The Decay Field

“God damn it,” I screeched.
Chunking a pile of dirt aside, it proved to do nothing more than add to a pile aside a single shovel I had abandoned an hour ago.
The dig yielded complete zero.
My partner, a rustic middle man, had given up the attempt two hours before me. The guy lounged in a folded out chair, watching and double checking maps and papers.
I sat there after a moment, let my screaming words bellow off into the distance. I pressed my hands into my numb legs. I removed the dirt stained gloves and chunked them on top of the dead pile.
No artifacts. No signs.Nothing to bring back. Nothing of worth–
I rammed my right hand deep into the dirt and started dragging buckets away from the hole.
“I don’t think we can keep on going,” my partner said. He turned another page in a notebook.

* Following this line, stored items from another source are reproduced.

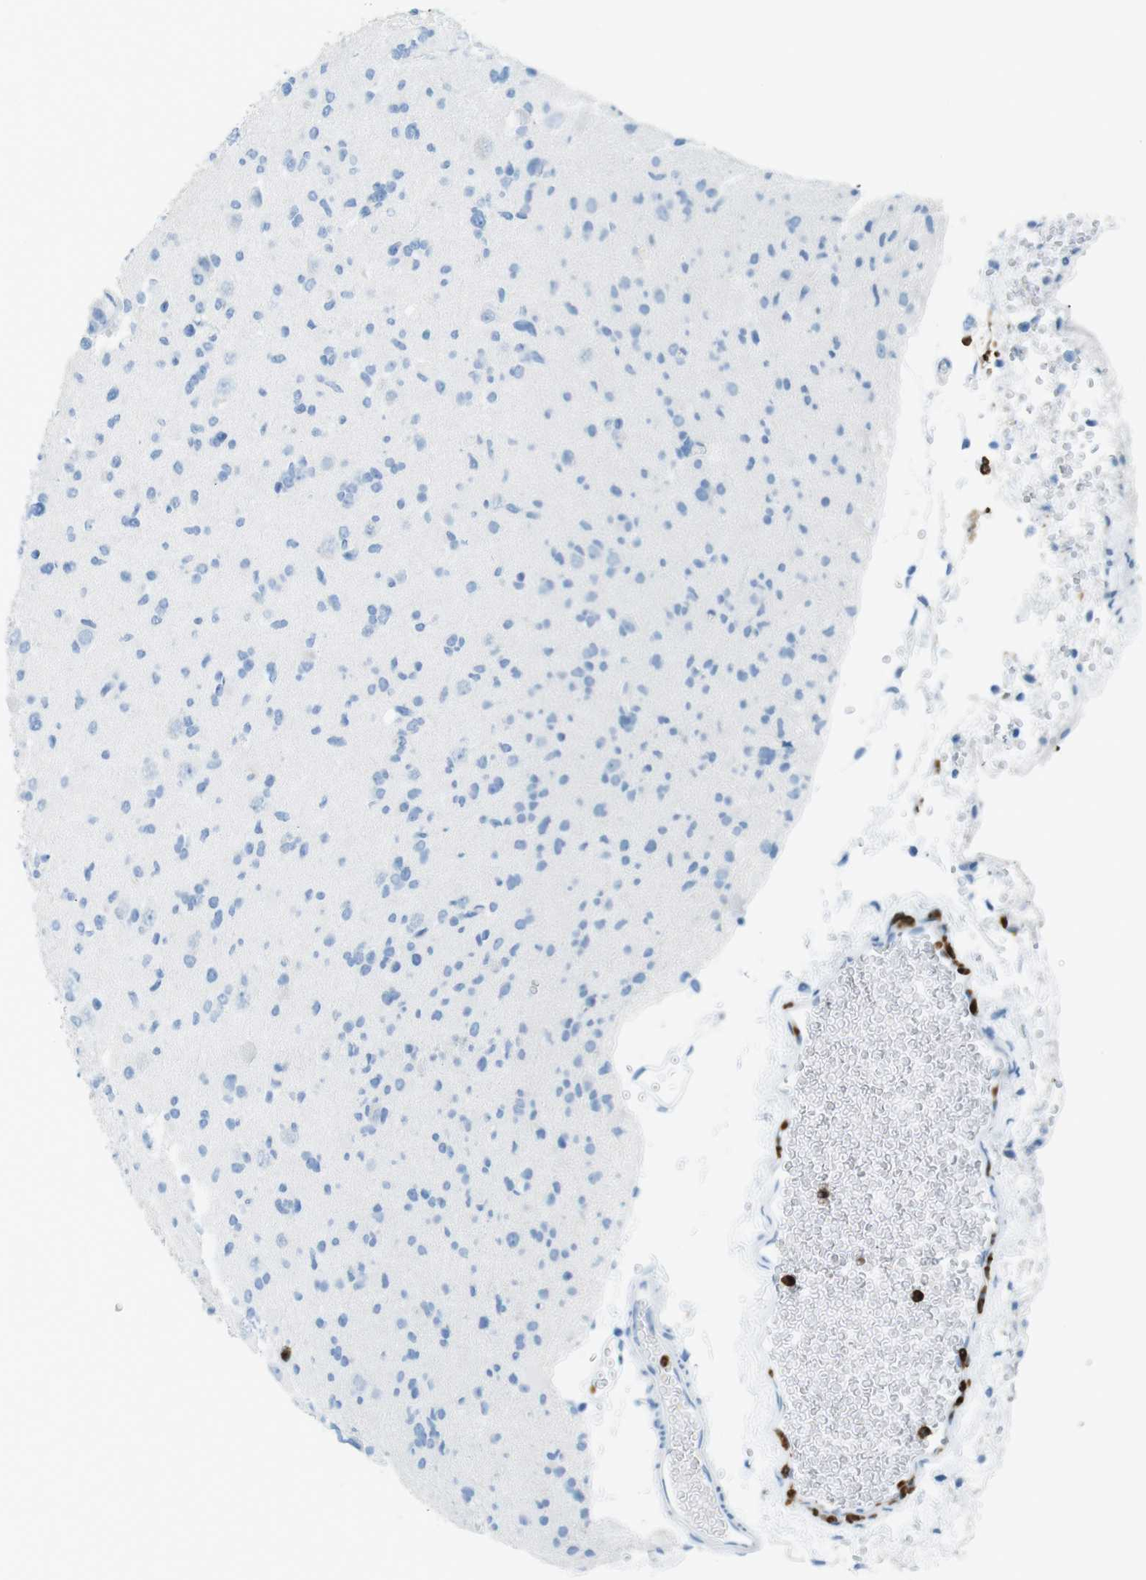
{"staining": {"intensity": "negative", "quantity": "none", "location": "none"}, "tissue": "glioma", "cell_type": "Tumor cells", "image_type": "cancer", "snomed": [{"axis": "morphology", "description": "Glioma, malignant, Low grade"}, {"axis": "topography", "description": "Brain"}], "caption": "Immunohistochemical staining of glioma shows no significant positivity in tumor cells.", "gene": "MCEMP1", "patient": {"sex": "female", "age": 22}}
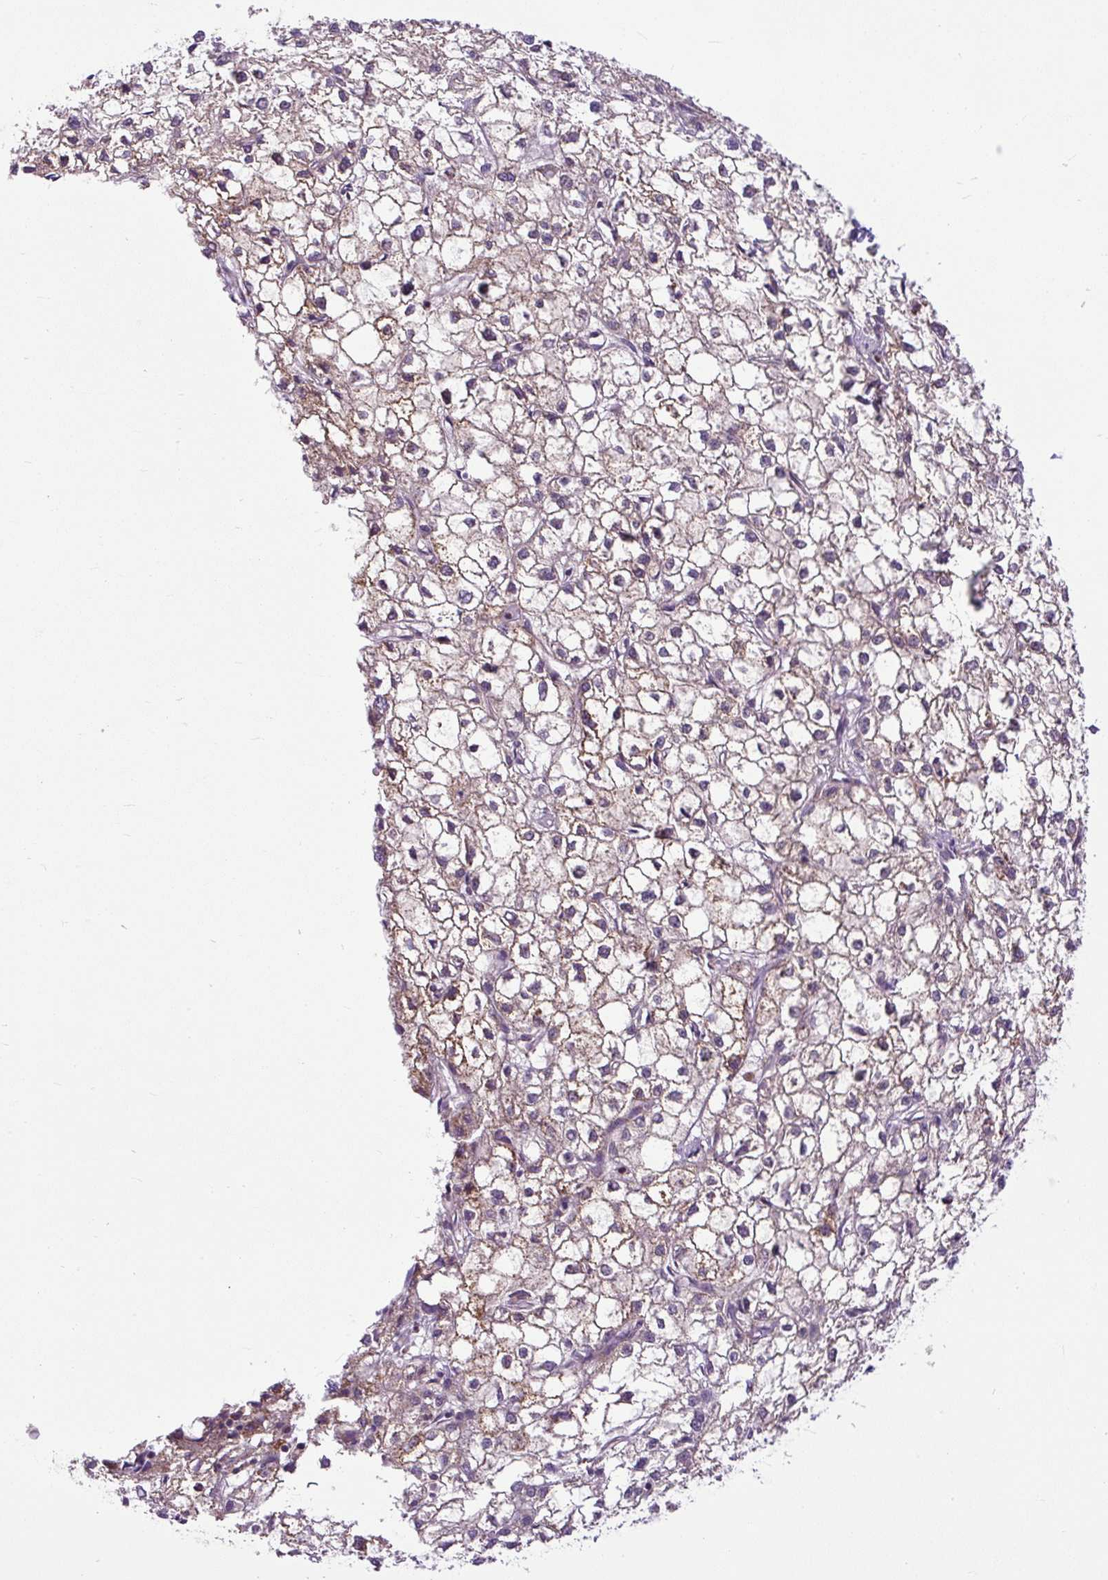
{"staining": {"intensity": "weak", "quantity": "<25%", "location": "cytoplasmic/membranous"}, "tissue": "liver cancer", "cell_type": "Tumor cells", "image_type": "cancer", "snomed": [{"axis": "morphology", "description": "Carcinoma, Hepatocellular, NOS"}, {"axis": "topography", "description": "Liver"}], "caption": "This photomicrograph is of hepatocellular carcinoma (liver) stained with immunohistochemistry (IHC) to label a protein in brown with the nuclei are counter-stained blue. There is no expression in tumor cells.", "gene": "TM2D3", "patient": {"sex": "female", "age": 43}}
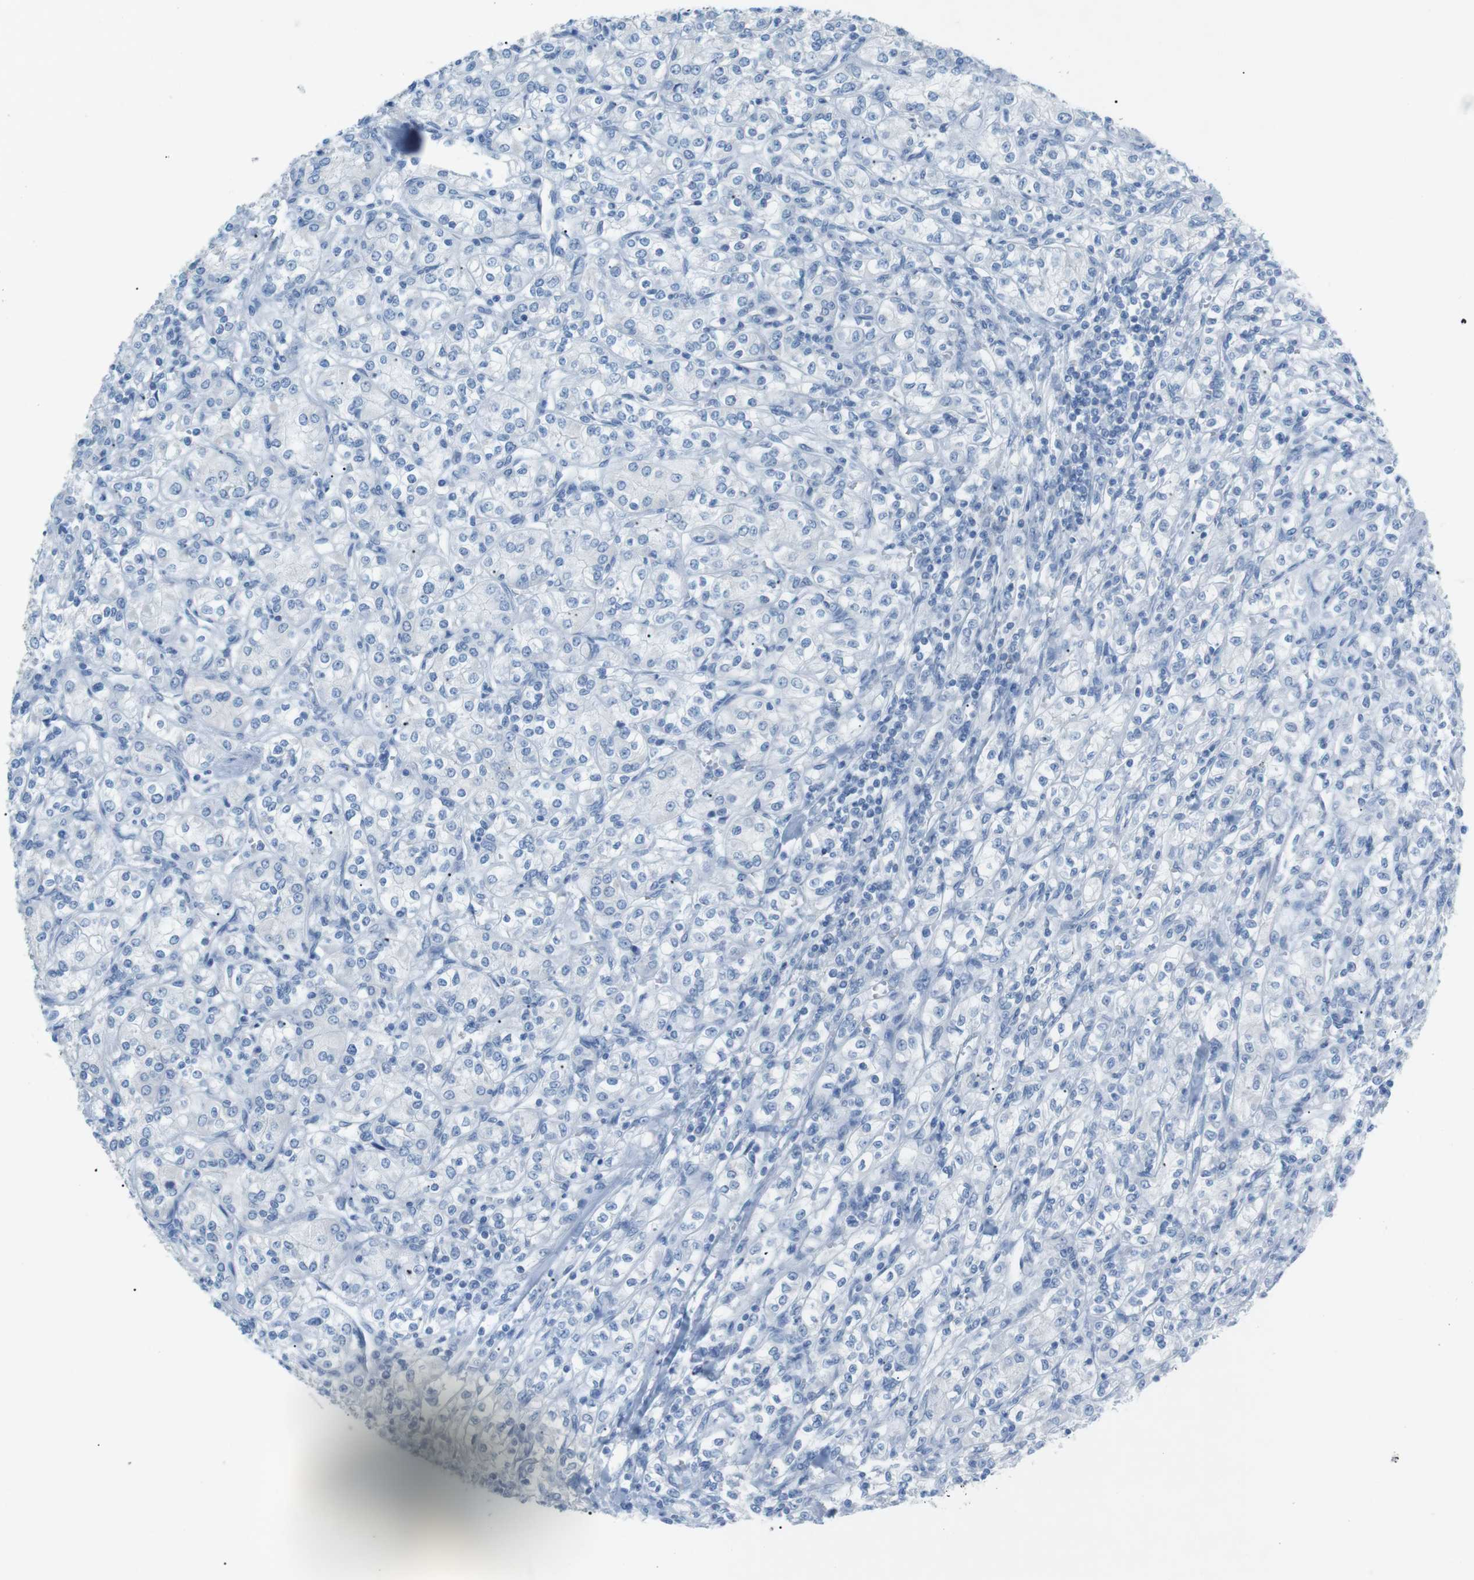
{"staining": {"intensity": "negative", "quantity": "none", "location": "none"}, "tissue": "renal cancer", "cell_type": "Tumor cells", "image_type": "cancer", "snomed": [{"axis": "morphology", "description": "Adenocarcinoma, NOS"}, {"axis": "topography", "description": "Kidney"}], "caption": "IHC image of human renal cancer stained for a protein (brown), which demonstrates no expression in tumor cells. (Brightfield microscopy of DAB immunohistochemistry at high magnification).", "gene": "SALL4", "patient": {"sex": "male", "age": 77}}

I stopped again. Loose dirt collapsed in on itself and created another sheet of work.
I kept digging anyway.
“I can’t afford to,” I said with grit. I wanted to punctuate that point. “I can’t. I won’t.”
My partner sighed loudly, intentionally to get my attention.
I continued digging–
The moment seemed passing until my hand touched warmth.
A sharp warmth. Pungent and sending shocks through my hand.
It was tiny. Elementary. Unstable. And performed zero spins deep into my palm.